** Opening Available records block **
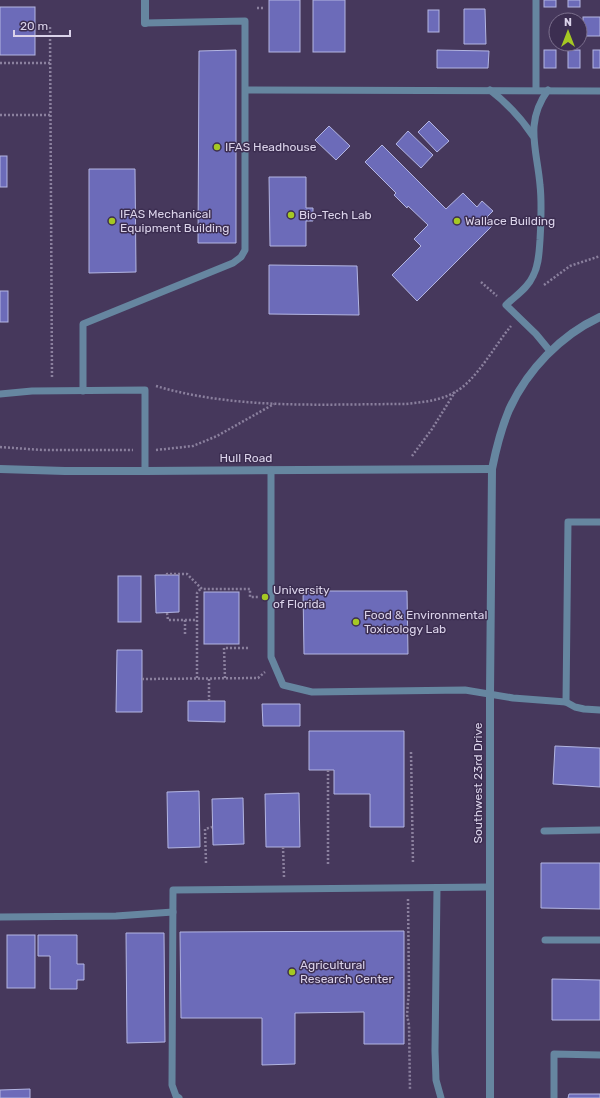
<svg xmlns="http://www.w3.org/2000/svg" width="600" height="1098" viewBox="0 0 600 1098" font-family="Rubik,sans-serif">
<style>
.building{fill:#6c6bb9;stroke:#b3b5e2}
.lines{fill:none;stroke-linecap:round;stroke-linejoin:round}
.path{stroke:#8b809e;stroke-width:2.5;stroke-dasharray:2 2;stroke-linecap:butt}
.service{stroke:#6686a0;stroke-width:7}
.minor{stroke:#6686a0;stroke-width:8}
.poi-dot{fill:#a5c823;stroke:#3c2e51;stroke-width:1.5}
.labels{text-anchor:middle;stroke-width:3;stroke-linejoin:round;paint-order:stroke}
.poi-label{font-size:12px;fill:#dbd3ea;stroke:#3c2e51;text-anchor:start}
.street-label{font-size:12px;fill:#dbd3ea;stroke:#3c2e51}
</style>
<rect width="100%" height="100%" fill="#46385c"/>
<g class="building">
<rect x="269" y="0" width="31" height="52"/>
<rect x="313" y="0" width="32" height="52"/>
<rect x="544" y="0" width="12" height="7"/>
<rect x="568" y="0" width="12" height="7"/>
<rect x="0" y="7" width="35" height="48"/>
<path d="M464,9H485L486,44H464Z"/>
<rect x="428" y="10" width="11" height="22"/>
<rect x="583" y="17" width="17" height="19"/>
<path d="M236,50V243H198L199,51Z"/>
<path d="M437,50L489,51L488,68H437Z"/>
<rect x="544" y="50" width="12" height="18"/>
<rect x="568" y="50" width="12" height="18"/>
<rect x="593" y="50" width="7" height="18"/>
<path d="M429,121L449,141L437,152L418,132Z"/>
<path d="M329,126L350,146L336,160L315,140Z"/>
<path d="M408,131L433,155L421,168L396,144Z"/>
<path d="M382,145L446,209L463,193L477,207L482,201L493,211L487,217L494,224L417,301L392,275L421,246L414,239L428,225L408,206L407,208L394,195L396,193L365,162Z"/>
<rect x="0" y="156" width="7" height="31"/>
<path d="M89,169H135L136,272L89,273Z"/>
<path d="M269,177H306V208H313V221H306V246H270Z"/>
<path d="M269,265L357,266L359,315L269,314Z"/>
<rect x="0" y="291" width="8" height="31"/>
<path d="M155,575H179V612L156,613Z"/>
<rect x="118" y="576" width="23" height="46"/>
<path d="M303,591H407L408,654H304Z"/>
<rect x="204" y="592" width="35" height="52"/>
<path d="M117,650H142V712H116Z"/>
<path d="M188,701H225V722L188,721Z"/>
<path d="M262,704H300V726H263Z"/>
<path d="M309,731H404V827H370V794H334V770H309Z"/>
<path d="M555,746L600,748V787L553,784Z"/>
<path d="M199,791L200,847L168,848L167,792Z"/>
<path d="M299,793L300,847H266L265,794Z"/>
<path d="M243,798L244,844L213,845L212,799Z"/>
<path d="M541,863H600V909L541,908Z"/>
<path d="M404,931V1044H364V1012L295,1013V1064L262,1065V1018H181L180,932Z"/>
<path d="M126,933H164L165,1042L127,1043Z"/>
<rect x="7" y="935" width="28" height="53"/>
<path d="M38,935H77V964H84V980H77V989H50V956H38Z"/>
<path d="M552,979L600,980V1020H552Z"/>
<path d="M30,1089V1098H0V1090Z"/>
<path d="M569,1094H600V1098H568Z"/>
</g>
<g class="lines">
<g class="path">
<path d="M257,8H263"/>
<path d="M50,27L52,378"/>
<path d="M0,63H50"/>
<path d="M0,115H50"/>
<path d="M481,282L497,296"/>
<path d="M544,285L570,266L600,256"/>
<path d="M156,386C237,410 324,404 406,404C423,402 440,401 455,392C476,381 495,345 511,326"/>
<path d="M0,447L42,450H133"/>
<path d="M156,450L193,446L217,436L274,404"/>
<path d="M412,456L432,429L455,392"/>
<path d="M167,575V574H187L202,589H250V597H259"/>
<path d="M167,613L168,620H197"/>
<path d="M185,620V634"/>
<path d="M197,678V593L201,588"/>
<path d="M225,678L224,648H248"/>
<path d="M142,679L258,678L265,672"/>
<path d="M209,701V678"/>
<path d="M411,752L413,864"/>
<path d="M328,770V864"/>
<path d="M283,847L284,877"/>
<path d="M206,863L205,829L212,827"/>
<path d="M408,899L409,990L407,1015L409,1025L410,1090"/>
</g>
<g class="service">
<path d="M246,90L600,91"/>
<path d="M490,90C507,103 521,118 533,136"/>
<path d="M536,90V0"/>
<path d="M548,90C524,123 537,149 540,185C542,203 541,222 540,240C539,252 539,265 533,276C528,288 515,296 506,305L536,334L550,351"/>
<path d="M83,391V324L233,263L241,257L245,250V21L145,23"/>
<path d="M0,394L32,391L145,390V471"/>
<path d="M271,470V657L283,685L312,692L465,690L513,698L566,702L575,707L584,709L600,710"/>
<path d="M566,702L568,522H600"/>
<path d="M544,831L600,830"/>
<path d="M437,888L435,1051L436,1080L441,1098"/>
<path d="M0,917L116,916L173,912"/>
<path d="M545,940H600"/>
<path d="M179,1098L176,1096L172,1085L173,890L490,887"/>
<path d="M554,1098V1054L600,1055"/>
</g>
<g class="minor">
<path d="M145,0V23"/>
<path d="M0,469L65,471H145L492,469"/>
<path d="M490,1098V694L492,469C496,449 501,429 509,410C527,370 561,335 600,317"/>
</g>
</g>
<g class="poi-dot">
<circle cx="217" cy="147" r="4"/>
<circle cx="291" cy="215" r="4"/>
<circle cx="112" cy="221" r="4"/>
<circle cx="457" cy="221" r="4"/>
<circle cx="265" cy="597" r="4"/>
<circle cx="356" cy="622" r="4"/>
<circle cx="292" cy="972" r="4"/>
</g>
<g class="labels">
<g class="poi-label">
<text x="225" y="151">IFAS Headhouse</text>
<text x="120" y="218">IFAS Mechanical<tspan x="120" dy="14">Equipment Building</tspan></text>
<text x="299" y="219">Bio-Tech Lab</text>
<text x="465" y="225">Wallace Building</text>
<text x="273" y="594">University<tspan x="273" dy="14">of Florida</tspan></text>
<text x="364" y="619">Food &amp; Environmental<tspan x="364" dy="14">Toxicology Lab</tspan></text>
<text x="300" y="969">Agricultural<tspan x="300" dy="14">Research Center</tspan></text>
</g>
<g class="street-label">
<text x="246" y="462">Hull Road</text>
<text transform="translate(478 783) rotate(-90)" y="4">Southwest 23rd Drive</text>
</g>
</g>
<g transform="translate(568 32)"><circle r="19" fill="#3c2e51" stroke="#7c708e"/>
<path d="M0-3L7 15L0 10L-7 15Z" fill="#a5c823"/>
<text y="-6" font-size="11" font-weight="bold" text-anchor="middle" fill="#dbd3ea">N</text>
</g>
<path d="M14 30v6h56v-6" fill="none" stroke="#dbd3ea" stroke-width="2"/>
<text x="20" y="30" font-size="12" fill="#dbd3ea" stroke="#3c2e51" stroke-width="3" paint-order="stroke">20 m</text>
</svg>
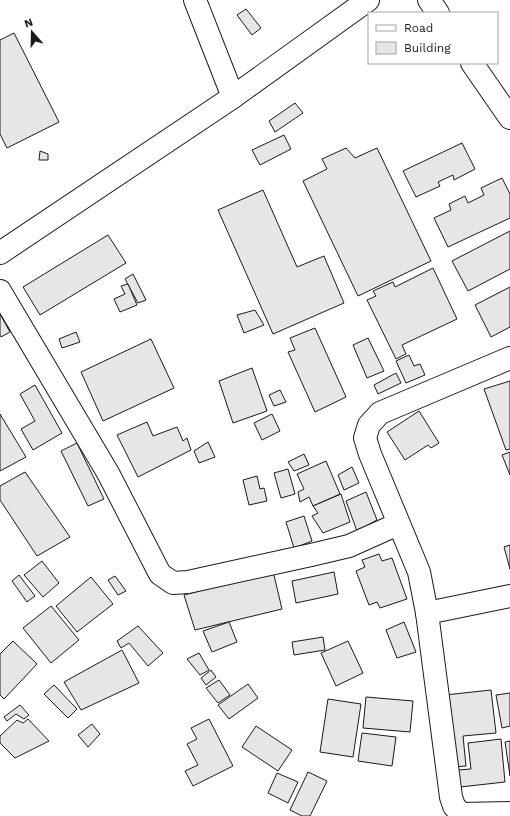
<svg xmlns="http://www.w3.org/2000/svg" width="510" height="816" viewBox="0 0 510 816" font-family="'Work Sans',sans-serif">
<style>
.building{fill:#e6e6e6;stroke:#1a1a1a}
.lines{fill:none;stroke-linecap:round;stroke-linejoin:round}
.minor-casing{stroke:#1a1a1a;stroke-width:24}
.minor{stroke:#fff;stroke-width:22}
</style>
<rect width="100%" height="100%" fill="#fff"/>
<!-- building -->
<g class="building">
<polygon points="246,9 261,28 252,35 237,15"/>
<polygon points="14,33 59,122 7,148 0,134 0,40"/>
<polygon points="295,103 303,113 275,132 269,121"/>
<polygon points="284,135 291,149 260,165 252,150"/>
<polygon points="462,143 475,169 454,180 453,175 438,182 440,186 416,197 403,171"/>
<polygon points="346,148 355,158 377,148 431,261 358,296 303,181 327,169 322,159"/>
<polygon points="40,151 48,154 48,160 39,160"/>
<polygon points="502,178 510,194 510,218 448,247 434,218 451,210 449,204 465,196 468,203 484,195 481,188"/>
<polygon points="263,190 297,267 324,256 344,303 273,334 218,210"/>
<polygon points="510,231 510,269 468,291 452,261"/>
<polygon points="108,235 126,263 40,315 23,287"/>
<polygon points="433,268 457,319 402,345 406,354 396,359 367,300 376,296 373,291 393,282 395,287"/>
<polygon points="133,274 146,300 138,303 125,279"/>
<polygon points="128,284 137,305 120,312 114,299 125,294 121,286"/>
<polygon points="510,287 510,327 491,337 475,305"/>
<polygon points="255,310 264,325 244,333 237,315"/>
<polygon points="0,314 10,332 1,337 0,335"/>
<polygon points="315,328 346,397 315,412 288,352 295,350 290,338"/>
<polygon points="76,332 80,342 62,348 59,339"/>
<polygon points="368,338 384,371 367,378 353,345"/>
<polygon points="151,339 174,388 103,421 81,372"/>
<polygon points="409,355 414,366 420,364 425,375 406,383 396,361"/>
<polygon points="252,368 267,411 233,423 219,381"/>
<polygon points="396,373 401,383 378,394 374,385"/>
<polygon points="510,381 510,449 506,450 484,389"/>
<polygon points="35,385 62,433 33,450 21,429 35,421 20,394"/>
<polygon points="280,390 286,402 274,406 269,395"/>
<polygon points="419,411 439,443 431,448 428,445 405,460 387,432"/>
<polygon points="0,414 26,457 0,471"/>
<polygon points="272,414 280,431 262,440 254,423"/>
<polygon points="147,422 153,436 177,427 183,441 187,438 191,450 138,477 117,435"/>
<polygon points="208,442 215,457 199,463 194,451"/>
<polygon points="77,443 104,499 88,506 61,451"/>
<polygon points="510,452 510,475 502,455"/>
<polygon points="304,454 309,465 294,471 288,462"/>
<polygon points="326,461 340,494 313,506 309,497 300,502 298,492 304,489 297,474"/>
<polygon points="352,467 359,483 344,490 338,475"/>
<polygon points="288,469 295,494 281,498 274,473"/>
<polygon points="25,472 70,537 37,556 0,500 0,486"/>
<polygon points="257,476 260,489 264,488 267,501 249,505 243,480"/>
<polygon points="366,492 377,520 357,531 346,501"/>
<polygon points="341,494 350,522 323,533 312,516 318,513 313,506"/>
<polygon points="304,516 312,541 294,548 286,522"/>
<polygon points="510,545 510,569 504,547"/>
<polygon points="379,554 382,561 392,558 407,599 380,608 377,602 369,605 356,571 365,567 362,560"/>
<polygon points="42,561 59,583 43,597 24,575"/>
<polygon points="273,571 282,609 195,630 184,595"/>
<polygon points="334,572 338,594 296,603 292,581"/>
<polygon points="19,575 35,596 27,602 12,581"/>
<polygon points="115,576 126,591 118,595 108,580"/>
<polygon points="91,577 113,604 77,632 56,606"/>
<polygon points="51,606 79,640 51,663 23,628"/>
<polygon points="229,622 237,642 212,652 203,631"/>
<polygon points="404,622 416,652 397,658 386,630"/>
<polygon points="138,626 163,653 148,666 129,643 121,648 117,641"/>
<polygon points="323,637 325,650 294,655 292,642"/>
<polygon points="13,641 37,664 4,699 0,695 0,654"/>
<polygon points="348,641 363,673 336,686 321,653"/>
<polygon points="122,650 139,683 81,710 64,682"/>
<polygon points="199,653 209,670 200,675 187,659"/>
<polygon points="211,670 216,677 206,685 201,678"/>
<polygon points="219,680 230,695 218,703 206,688"/>
<polygon points="248,684 258,698 229,719 218,705"/>
<polygon points="54,685 77,709 68,718 44,694"/>
<polygon points="491,690 496,733 463,736 466,766 452,767 445,695"/>
<polygon points="510,693 510,726 502,728 496,695"/>
<polygon points="366,697 413,701 410,732 363,728"/>
<polygon points="328,699 361,704 353,757 320,752"/>
<polygon points="20,705 29,715 24,719 16,714 7,721 4,717"/>
<polygon points="28,719 49,741 15,758 0,743 0,736 17,720 23,723"/>
<polygon points="209,719 233,766 193,786 185,771 198,765 187,744 197,739 191,728"/>
<polygon points="92,724 100,734 88,747 78,735"/>
<polygon points="256,726 292,750 278,771 242,747"/>
<polygon points="362,733 396,737 392,766 358,761"/>
<polygon points="501,739 505,782 460,787 458,770 471,769 468,743"/>
<polygon points="510,741 510,776 505,742"/>
<polygon points="308,772 327,781 310,816 302,816 290,810"/>
<polygon points="277,773 298,782 288,803 268,793"/>
</g>
<g class="lines">
<!-- minor casing -->
<g class="minor-casing">
<g id="minor">
<polyline points="195,0 233,97"/>
<polyline points="429,0 438,13"/>
<polyline points="472,63 510,118"/>
<polyline points="0,253 233,97 368,0"/>
<polyline points="0,291 108,473 160,574 173,583 188,582 311,555 349,546 398,524"/>
<polyline points="510,358 380,413 369,425 365,438 370,454 419,572 427,613 451,797 454,806 461,814 510,813"/>
<polyline points="427,613 510,596"/>
</g>
</g>
<!-- minor -->
<use href="#minor" class="minor"/>
</g>
<!-- legend -->
<rect x="368" y="12" width="130" height="52" fill="#ffffff" stroke="#a3a3a3"/>
<rect x="376" y="25" width="20" height="6" fill="#ffffff" stroke="#a3a3a3"/>
<text x="404" y="32" font-size="12" fill="#1a1a1a">Road</text>
<rect x="376" y="42" width="20" height="12" fill="#e6e6e6" stroke="#a3a3a3"/>
<text x="404" y="52" font-size="12" fill="#1a1a1a">Building</text>
<!-- north arrow -->
<g transform="translate(32 32) rotate(340)" stroke="#ffffff" stroke-width="3" paint-order="stroke">
<path d="M0-3L7 15L0 10L-7 15Z" fill="#1a1a1a"/>
<text y="-6" font-size="11" font-weight="bold" text-anchor="middle" fill="#1a1a1a">N</text>
</g>
</svg>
** Closing Available records block **
**What is being asked:**
Scan the entries above for the word "labels". Report the lines that hold it.

**Answer for the task:**
.labels{text-anchor:middle;stroke-width:3;stroke-linejoin:round;paint-order:stroke}
<g class="labels">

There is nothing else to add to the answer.